Minyak Kembali Naik Karena Gencatan Rapuh dan Risiko Pasokan di Hormuz

Harga Minyak Kembali Naik
Harga Minyak Kembali Naik

New Delhi | EGINDO.co – Harga minyak naik pada hari Kamis karena keraguan atas gencatan senjata Timur Tengah yang rapuh selama dua minggu menimbulkan kekhawatiran bahwa aliran energi melalui Selat Hormuz yang penting akan tetap terbatas.

Harga minyak mentah Brent naik $2,18, atau 2,3 ​​persen, menjadi $96,93 per barel pada pukul 0645 GMT, sementara minyak mentah West Texas Intermediate (WTI) AS naik $3, atau 3,18 persen, menjadi $97,41 per barel.

Kedua patokan tersebut turun di bawah $100 per barel pada sesi perdagangan sebelumnya, dengan WTI mencatat penurunan terbesar sejak April 2020, karena optimisme awal bahwa gencatan senjata akan menghasilkan pembukaan kembali selat tersebut.

Namun, analis mengatakan pelaku pasar ragu untuk sepenuhnya menghilangkan premi risiko geopolitik, dan tidak ada kejelasan tentang apa arti negosiasi antara AS dan Iran bagi aliran minyak.

“Peluang pembukaan kembali Selat Hormuz secara berarti dalam waktu dekat tampak suram,” kata Vandana Hari, pendiri penyedia analisis pasar minyak Vanda Insights, memprediksi volatilitas harga minyak yang berkelanjutan.

“Pasar berjangka tampak sedikit kacau,” katanya. Jika tidak, “harga seharusnya sudah kembali ke level sebelum gencatan senjata sekarang.”

Jalur air vital ini menghubungkan pasokan dari produsen Teluk seperti Irak, Arab Saudi, Kuwait, dan Qatar ke pasar global, dan biasanya membawa sekitar 20 persen pasokan minyak dan gas global.

Keberlangsungan gencatan senjata dipertanyakan karena Israel terus menyerang Lebanon pada hari Rabu, menyebabkan Iran menyatakan bahwa akan “tidak masuk akal” untuk melanjutkan pembicaraan guna mencapai kesepakatan perdamaian permanen.

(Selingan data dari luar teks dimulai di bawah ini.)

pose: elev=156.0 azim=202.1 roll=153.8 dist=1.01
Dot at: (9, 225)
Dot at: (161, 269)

Para pengirim barang pada hari Rabu mengatakan mereka membutuhkan kejelasan lebih lanjut tentang ketentuan gencatan senjata sebelum melanjutkan transit melalui Selat Hormuz. Iran telah mengeluarkan peta untuk memandu kapal menghindari ranjau di jalur air dan menetapkan jalur aman untuk pelayaran yang berkoordinasi dengan Garda Revolusi negara itu, menurut laporan media Iran.

“Kendala logistik, kekhawatiran keamanan, premi asuransi yang tinggi, dan kendala operasional berarti bahwa sangat sedikit tambahan energi yang kemungkinan akan dipasok melalui Selat Hormuz dalam dua minggu ke depan,” kata analis di Standard Chartered dalam sebuah catatan.

Fasilitas minyak regional juga tetap terancam, dengan Iran menyerang lokasi di negara-negara tetangga setelah gencatan senjata, termasuk pipa di Arab Saudi yang telah digunakan untuk melewati Selat Hormuz yang diblokade, menurut sumber industri minyak.

Kuwait, Bahrain, dan UEA juga melaporkan serangan rudal dan drone.

Sementara itu, Goldman Sachs memangkas perkiraan kuartal kedua tahun 2026 untuk minyak mentah Brent dan AS menjadi $90 dan $87 per barel, masing-masing, setelah gencatan senjata.

Sebelumnya, bank tersebut memperkirakan harga minyak Brent dan West Texas Intermediate (WTI) rata-rata $99 dan $91 per barel, masing-masing.